> RECORDS TO PROCESS:
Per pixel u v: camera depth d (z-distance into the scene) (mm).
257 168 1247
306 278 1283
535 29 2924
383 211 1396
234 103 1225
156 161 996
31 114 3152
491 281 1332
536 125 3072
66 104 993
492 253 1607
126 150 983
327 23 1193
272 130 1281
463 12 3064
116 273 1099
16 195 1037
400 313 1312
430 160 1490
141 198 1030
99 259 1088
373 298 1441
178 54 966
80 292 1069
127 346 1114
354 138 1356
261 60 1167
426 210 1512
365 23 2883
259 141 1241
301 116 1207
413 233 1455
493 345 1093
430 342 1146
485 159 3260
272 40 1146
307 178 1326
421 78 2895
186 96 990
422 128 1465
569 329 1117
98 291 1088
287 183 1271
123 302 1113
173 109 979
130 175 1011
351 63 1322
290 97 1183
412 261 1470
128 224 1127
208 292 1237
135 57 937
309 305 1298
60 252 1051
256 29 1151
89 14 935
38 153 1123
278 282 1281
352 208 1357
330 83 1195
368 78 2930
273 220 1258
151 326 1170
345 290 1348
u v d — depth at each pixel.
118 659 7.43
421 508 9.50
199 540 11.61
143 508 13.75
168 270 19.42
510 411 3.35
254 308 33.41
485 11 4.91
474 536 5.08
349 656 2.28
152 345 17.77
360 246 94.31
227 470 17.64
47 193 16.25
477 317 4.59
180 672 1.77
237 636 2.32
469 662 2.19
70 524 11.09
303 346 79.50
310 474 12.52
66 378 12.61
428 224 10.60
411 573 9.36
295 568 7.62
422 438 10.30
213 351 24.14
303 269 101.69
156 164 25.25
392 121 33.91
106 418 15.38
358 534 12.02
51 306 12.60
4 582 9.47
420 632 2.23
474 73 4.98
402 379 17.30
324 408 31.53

> EXERCISE PROMPT:
The expected output is the run of lines from the one that includes "47 193 16.25" through the end of the listing above, exactly as they stand.

> ANSWER TO THE PROBLEM:
47 193 16.25
477 317 4.59
180 672 1.77
237 636 2.32
469 662 2.19
70 524 11.09
303 346 79.50
310 474 12.52
66 378 12.61
428 224 10.60
411 573 9.36
295 568 7.62
422 438 10.30
213 351 24.14
303 269 101.69
156 164 25.25
392 121 33.91
106 418 15.38
358 534 12.02
51 306 12.60
4 582 9.47
420 632 2.23
474 73 4.98
402 379 17.30
324 408 31.53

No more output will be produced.